Work task
Check each line of the entries below for the string "plugins"; copy every line where it appears.

Input data
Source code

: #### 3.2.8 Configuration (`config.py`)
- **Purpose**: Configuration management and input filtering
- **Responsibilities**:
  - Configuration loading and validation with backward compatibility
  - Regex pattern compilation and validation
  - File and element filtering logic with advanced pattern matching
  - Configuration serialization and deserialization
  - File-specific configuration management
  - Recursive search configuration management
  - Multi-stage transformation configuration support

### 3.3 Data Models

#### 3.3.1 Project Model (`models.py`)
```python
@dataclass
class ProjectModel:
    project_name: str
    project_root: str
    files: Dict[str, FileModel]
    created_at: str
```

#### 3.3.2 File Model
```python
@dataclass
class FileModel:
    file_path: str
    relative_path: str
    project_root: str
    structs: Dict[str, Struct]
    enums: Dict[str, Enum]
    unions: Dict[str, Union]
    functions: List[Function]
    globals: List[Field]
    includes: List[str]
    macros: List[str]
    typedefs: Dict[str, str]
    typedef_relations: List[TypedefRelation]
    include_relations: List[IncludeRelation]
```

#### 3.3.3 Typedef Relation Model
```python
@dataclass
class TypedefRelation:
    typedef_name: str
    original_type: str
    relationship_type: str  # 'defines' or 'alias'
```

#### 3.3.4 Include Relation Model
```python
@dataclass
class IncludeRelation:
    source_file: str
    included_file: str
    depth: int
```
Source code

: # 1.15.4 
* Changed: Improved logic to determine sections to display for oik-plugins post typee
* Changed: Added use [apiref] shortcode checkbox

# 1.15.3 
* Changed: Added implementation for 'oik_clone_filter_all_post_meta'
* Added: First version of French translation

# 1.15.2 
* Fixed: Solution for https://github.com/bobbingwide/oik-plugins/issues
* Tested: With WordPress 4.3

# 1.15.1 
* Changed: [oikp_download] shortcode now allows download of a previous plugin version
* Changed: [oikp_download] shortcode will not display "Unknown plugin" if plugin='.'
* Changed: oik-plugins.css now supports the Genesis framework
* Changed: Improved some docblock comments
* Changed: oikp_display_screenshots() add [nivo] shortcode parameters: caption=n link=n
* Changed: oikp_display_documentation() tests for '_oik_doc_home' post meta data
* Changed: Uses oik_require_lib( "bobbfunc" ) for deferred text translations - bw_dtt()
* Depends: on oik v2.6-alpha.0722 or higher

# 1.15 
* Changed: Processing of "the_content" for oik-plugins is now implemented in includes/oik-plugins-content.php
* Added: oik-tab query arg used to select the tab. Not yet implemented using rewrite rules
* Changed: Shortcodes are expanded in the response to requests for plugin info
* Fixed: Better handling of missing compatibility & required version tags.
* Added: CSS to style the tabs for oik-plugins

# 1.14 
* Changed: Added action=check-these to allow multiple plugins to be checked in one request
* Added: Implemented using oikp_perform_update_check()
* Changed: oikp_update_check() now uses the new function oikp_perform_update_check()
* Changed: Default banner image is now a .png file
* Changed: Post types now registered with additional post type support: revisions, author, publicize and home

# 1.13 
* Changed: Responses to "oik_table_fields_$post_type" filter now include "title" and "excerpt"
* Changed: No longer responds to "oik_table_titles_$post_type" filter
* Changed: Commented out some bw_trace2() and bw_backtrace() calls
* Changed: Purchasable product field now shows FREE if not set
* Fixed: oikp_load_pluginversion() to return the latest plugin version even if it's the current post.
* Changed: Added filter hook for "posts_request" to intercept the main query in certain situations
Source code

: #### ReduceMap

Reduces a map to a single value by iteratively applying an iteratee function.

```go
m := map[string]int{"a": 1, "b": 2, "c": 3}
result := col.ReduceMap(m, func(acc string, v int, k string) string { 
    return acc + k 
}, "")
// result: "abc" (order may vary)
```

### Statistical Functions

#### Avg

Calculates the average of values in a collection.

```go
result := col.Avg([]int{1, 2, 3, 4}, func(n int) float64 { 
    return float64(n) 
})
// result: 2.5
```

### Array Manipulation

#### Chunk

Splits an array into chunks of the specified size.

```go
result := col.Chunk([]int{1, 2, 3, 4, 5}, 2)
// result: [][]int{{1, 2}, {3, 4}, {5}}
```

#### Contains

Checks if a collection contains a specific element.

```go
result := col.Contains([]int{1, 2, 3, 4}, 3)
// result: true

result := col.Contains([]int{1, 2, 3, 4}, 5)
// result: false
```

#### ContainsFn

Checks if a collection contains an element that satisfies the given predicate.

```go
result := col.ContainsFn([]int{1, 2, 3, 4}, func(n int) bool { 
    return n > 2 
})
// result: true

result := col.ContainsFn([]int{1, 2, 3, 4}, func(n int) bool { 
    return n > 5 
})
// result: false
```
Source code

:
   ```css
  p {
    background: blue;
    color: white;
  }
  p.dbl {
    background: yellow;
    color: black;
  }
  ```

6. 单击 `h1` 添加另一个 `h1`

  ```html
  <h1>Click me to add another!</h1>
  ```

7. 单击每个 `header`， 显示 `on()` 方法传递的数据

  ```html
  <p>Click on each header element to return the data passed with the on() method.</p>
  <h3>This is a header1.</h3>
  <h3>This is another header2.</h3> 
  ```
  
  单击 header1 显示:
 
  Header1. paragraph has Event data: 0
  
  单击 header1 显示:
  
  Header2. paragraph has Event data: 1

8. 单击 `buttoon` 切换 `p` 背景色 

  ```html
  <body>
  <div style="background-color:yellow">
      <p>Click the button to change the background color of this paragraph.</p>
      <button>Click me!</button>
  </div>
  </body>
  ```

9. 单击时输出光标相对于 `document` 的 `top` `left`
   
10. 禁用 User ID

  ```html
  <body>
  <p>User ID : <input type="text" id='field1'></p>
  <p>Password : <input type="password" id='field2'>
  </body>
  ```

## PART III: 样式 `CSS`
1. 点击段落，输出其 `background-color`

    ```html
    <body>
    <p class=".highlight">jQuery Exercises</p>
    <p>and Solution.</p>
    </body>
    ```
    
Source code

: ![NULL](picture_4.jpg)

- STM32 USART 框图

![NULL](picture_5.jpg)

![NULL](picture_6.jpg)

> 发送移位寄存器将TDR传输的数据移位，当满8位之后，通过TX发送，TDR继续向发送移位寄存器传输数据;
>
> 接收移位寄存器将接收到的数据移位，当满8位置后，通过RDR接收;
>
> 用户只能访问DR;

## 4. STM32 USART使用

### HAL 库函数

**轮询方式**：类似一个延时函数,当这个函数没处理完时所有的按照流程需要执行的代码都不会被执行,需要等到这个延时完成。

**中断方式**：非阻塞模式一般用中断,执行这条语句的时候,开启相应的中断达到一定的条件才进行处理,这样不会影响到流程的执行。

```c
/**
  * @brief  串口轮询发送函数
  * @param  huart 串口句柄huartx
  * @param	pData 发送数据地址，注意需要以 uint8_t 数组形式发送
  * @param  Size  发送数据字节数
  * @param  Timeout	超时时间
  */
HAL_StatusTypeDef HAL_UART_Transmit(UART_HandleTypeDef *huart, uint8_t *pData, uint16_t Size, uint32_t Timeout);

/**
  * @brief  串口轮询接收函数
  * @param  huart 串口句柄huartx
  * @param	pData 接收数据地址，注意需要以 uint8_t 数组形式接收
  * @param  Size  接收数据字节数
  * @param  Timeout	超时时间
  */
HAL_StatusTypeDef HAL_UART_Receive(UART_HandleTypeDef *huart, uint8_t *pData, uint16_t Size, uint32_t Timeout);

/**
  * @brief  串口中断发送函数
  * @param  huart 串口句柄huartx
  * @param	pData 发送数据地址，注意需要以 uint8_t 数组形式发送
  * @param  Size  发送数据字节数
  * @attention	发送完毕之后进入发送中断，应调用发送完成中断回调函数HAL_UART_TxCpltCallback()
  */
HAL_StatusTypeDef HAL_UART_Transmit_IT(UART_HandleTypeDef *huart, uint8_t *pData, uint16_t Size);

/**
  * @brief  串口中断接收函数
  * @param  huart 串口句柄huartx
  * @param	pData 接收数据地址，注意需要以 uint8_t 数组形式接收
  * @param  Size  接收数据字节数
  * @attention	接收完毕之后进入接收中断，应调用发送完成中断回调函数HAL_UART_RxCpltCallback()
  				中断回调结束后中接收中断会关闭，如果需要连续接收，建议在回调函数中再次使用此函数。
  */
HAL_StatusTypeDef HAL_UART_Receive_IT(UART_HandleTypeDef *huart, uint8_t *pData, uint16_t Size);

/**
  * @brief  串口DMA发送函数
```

Reply
* Changed: Improved logic to determine sections to display for oik-plugins post typee
* Fixed: Solution for https://github.com/bobbingwide/oik-plugins/issues
* Changed: oik-plugins.css now supports the Genesis framework
* Changed: Processing of "the_content" for oik-plugins is now implemented in includes/oik-plugins-content.php
* Added: CSS to style the tabs for oik-plugins
* Changed: Added action=check-these to allow multiple plugins to be checked in one request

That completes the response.